The returning residents of Ortley Beach say their beloved Jersey Shore town -- north of Seaside Heights -- looks like a war zone.
"Everything was totally destroyed," said Patty Charowsky. "I figured it would be bad but not like this."
For the first time since Sandy tore apart parts of the Jersey Shore, residents were allowed back into Ortley Beach, which is part of Toms River Township, Wednesday. They could only access the town by bus and were given just a few hours to survey damage and clean up.
"It was rough sleeping last night and once we got off the bus, came down here, we just cried for like five minutes." That's how Patty's husband, Bob Charowsky, described their reaction on seeing their destroyed vacation home of 30 years.
Five feet of water that tore through the home, "knocked the refrigerator down." said Charowsky.
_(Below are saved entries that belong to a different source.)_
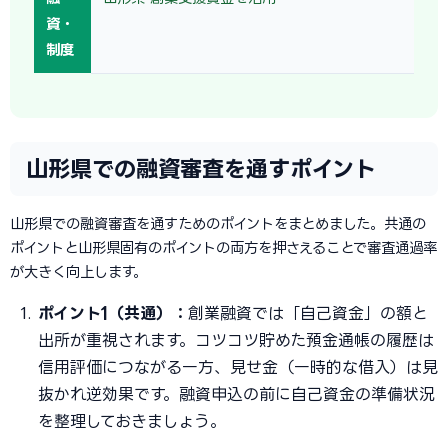
資・
制度
山形県での融資審査を通すポイント
山形県での融資審査を通すためのポイントをまとめました。共通の
ポイントと山形県固有のポイントの両方を押さえることで審査通過率
が大きく向上します。
ポイント1（共通）：
創業融資では「自己資金」の額と
出所が重視されます。コツコツ貯めた預金通帳の履歴は
信用評価につながる一方、見せ金（一時的な借入）は見
抜かれ逆効果です。融資申込の前に自己資金の準備状況
を整理しておきましょう。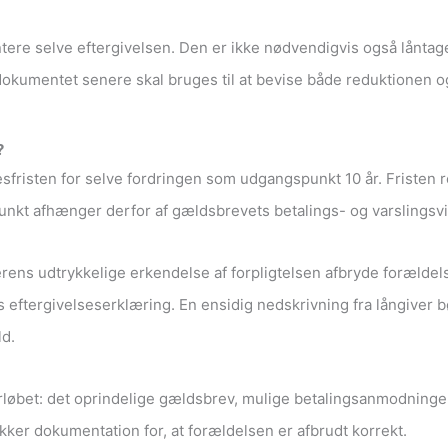
tere selve eftergivelsen. Den er ikke nødvendigvis også låntag
s dokumentet senere skal bruges til at bevise både reduktionen o
?
sfristen for selve fordringen som udgangspunkt 10 år. Fristen re
unkt afhænger derfor af gældsbrevets betalings- og varslingsvi
rens udtrykkelige erkendelse af forpligtelsen afbryde forælde
 eftergivelseserklæring. En ensidig nedskrivning fra långiver
ld.
løbet: det oprindelige gældsbrev, mulige betalingsanmodninger,
 sikker dokumentation for, at forældelsen er afbrudt korrekt.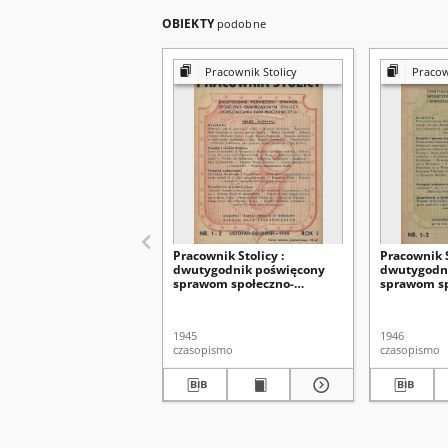
OBIEKTY
podobne
Pracownik Stolicy
Pracow
Pracownik Stolicy :
Pracownik S
dwutygodnik poświęcony
dwutygodn
sprawom społeczno-
sprawom sp
samorządowym stolicy i
samorządow
dokształcaniu kadr
dokształca
pracowniczych R. 1, nr 1/2
pracowniczy
1945
1946
(1945)
(1946)
czasopismo
czasopismo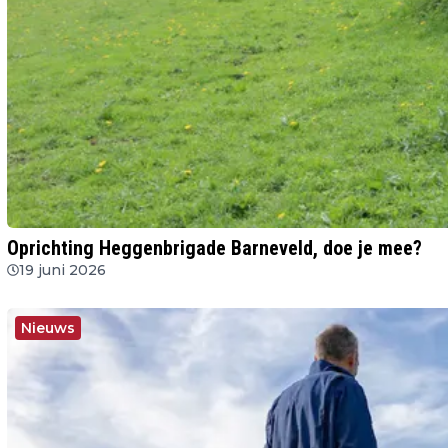
Oprichting Heggenbrigade Barneveld, doe je mee?
19 juni 2026
Nieuws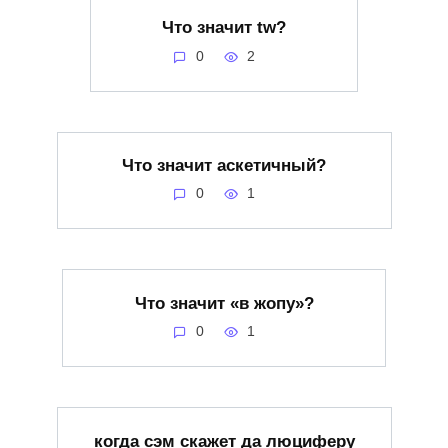
Что значит tw?
0
2
Что значит аскетичный?
0
1
Что значит «в жопу»?
0
1
когда сэм скажет да люциферу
The Charowskys were at least allowed back to survey the damage for a few hours. Other parts of Ortley Beach remained closed -- too unsafe to allow people back.
In one house, Sandy’s strong storm surge wedged a large boat inside the kitchen.
"We don’t have any injuries yet and we want to be able to continue that," said Toms River Police Chief Michael Mastronardy.
Because of that any residents returning to Ortley or other hard hit areas of the township are being told they are doing so at their own risk.
"This is ground zero for us," said Mastronardy.
Police also removed the barriers on Route 36 in Sea Bright Wednesday. That clears the way for residents and non-residents to travel along Ocean Avenue. Lavallette residents will be permitted to drive to their homes over the Route 37 Bridge.
Access to both locations is limited and residents must leave early in the afternoon.